Se o nº1 da Meifumado é orgânico, jazzístico e apaziguador (num certo sentido), o primeiro projecto de Paulo Pimenta editado é tecnológico, mecânico e perturbador. “Tirem esse disco antes que alguém se atire da janela”. Esta é a frase que podemos encontrar no press release que acompanha o disco e que explica o lado mais psicótico/caótico dos temas, que se forem ouvidos na cama com uns auscultadores, podem-se tornar doentios e febris. Por outro lado, o disco tem um aspecto festivo (mesmo com suores frios), que puxa para a dança, nem que para isso seja preciso consumir alguns cogumelos mágicos.

mei003 – kalaf+type – a fuga – Novembro 2004

A inconfundível voz de Kalaf junta-se aos ambientes nocturnos e ambíguos de Type, num disco em que a palavra se transforma num verdadeiro instrumento e abre caminhos num universo sem limites que é a música. Sedutor, quente, directo, “a fuga” é um excelente disco urbano, que se ouve enquanto se bebe um copo de vinho tinto, depois de um dia de trabalho. Os temas surgem como um refúgio, que nos embalam, que nos aconchegam, que se moldam com o passar do tempo. Estamos perante um disco político, contemporâneo e marcante, que aproveita um espaço que tinha sido pouco explorado na música em Portugal.

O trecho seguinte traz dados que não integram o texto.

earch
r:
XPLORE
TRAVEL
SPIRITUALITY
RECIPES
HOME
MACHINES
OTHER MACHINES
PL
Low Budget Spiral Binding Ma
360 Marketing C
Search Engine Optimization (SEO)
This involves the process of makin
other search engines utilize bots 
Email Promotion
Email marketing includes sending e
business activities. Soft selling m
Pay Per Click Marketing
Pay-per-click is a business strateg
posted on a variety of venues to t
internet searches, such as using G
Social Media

mei004 – preto – quietude – Março 2005

”Quietude representa um sentido mais alargado de silêncio, é a qualidade de estar atento ao que se passa à nossa volta, atento às relações (…) é uma condição para ser mais consciente”. É assim que João Roquette apresenta o seu trabalho de estreia como Preto, um disco onde a electrónica abraça o jazz e nos desperta os sentidos. Construídos durante os últimos 4 anos, os temas que compõem a “quietude”, reflectem a nova fase artística de Roquette, bastante diferente do projecto Precyz, onde trabalhou com a brasileira Cynthia Zamorano. Um disco para ouvir e sentir.

mei005 – pz – anticorpos – Julho 2005

Surpreendente. Este é o melhor adjectivo que podemos empregar depois de ouvir o mais recente lançamento da Meifumado. Electrónica muitas vezes minimal que contrastam com alguns arranjos mais elaborados, palavras directas, simples, rimas fáceis quase a roçar o pimba (no bom sentido), que reflectem o estado de espírito de Paulo Pimenta (o mesmo de ppelectro). Uma visão crítica da sociedade, da indústria discográfica, do mundo, de si próprio, repleta de sarcasmos e metáforas que inevitavelmente nos fazem sorrir. “Anticorpos” é um disco inteligente, original e sem dúvida único.